Stored items:
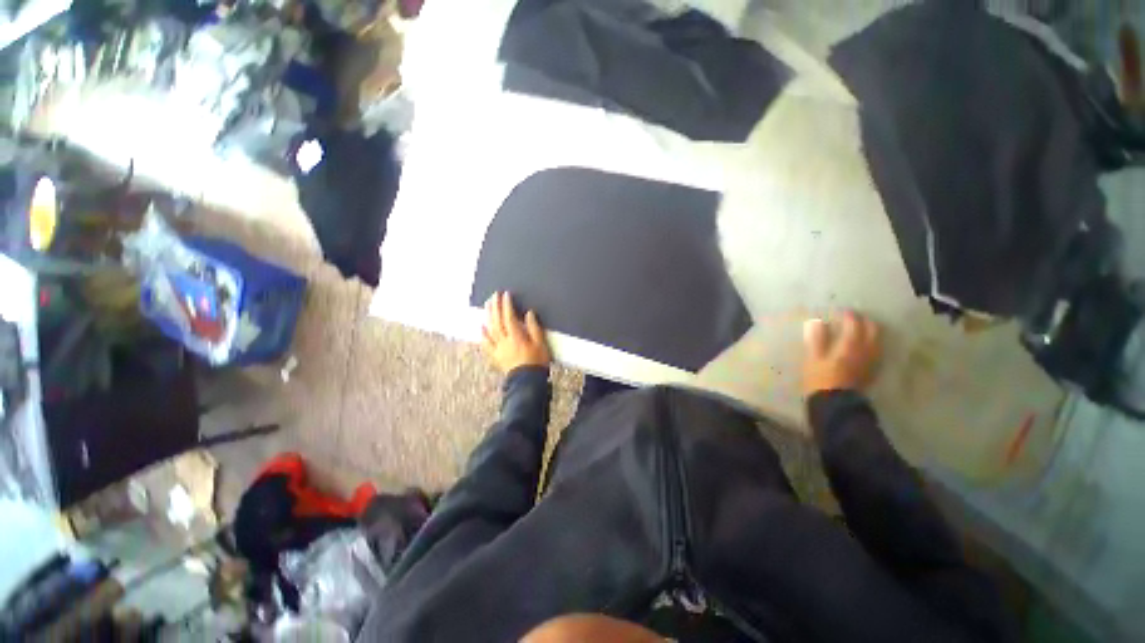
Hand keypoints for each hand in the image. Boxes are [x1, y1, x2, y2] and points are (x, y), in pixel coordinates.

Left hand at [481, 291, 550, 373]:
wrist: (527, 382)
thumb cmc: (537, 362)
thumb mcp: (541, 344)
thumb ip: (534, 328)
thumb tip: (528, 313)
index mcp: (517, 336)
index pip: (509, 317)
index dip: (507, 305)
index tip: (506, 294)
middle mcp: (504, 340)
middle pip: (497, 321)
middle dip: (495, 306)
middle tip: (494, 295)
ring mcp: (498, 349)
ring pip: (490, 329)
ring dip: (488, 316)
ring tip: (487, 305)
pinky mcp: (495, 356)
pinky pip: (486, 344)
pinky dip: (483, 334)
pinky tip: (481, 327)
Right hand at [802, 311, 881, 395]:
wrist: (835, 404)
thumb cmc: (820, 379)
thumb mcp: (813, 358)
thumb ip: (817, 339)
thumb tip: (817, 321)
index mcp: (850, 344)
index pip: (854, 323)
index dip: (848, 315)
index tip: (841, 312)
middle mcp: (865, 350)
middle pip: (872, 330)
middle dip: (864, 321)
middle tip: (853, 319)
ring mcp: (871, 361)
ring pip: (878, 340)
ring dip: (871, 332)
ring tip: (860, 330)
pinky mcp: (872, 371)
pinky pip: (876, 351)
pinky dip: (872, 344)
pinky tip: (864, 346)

### Instructions to follow
Among the lines above, list those that contain the word "thumb".

### Your response
thumb cmc: (537, 362)
thumb mcp: (541, 344)
thumb ip: (534, 328)
thumb tip: (528, 313)
thumb cmc: (820, 379)
thumb mcp: (813, 358)
thumb ip: (817, 339)
thumb tip: (817, 321)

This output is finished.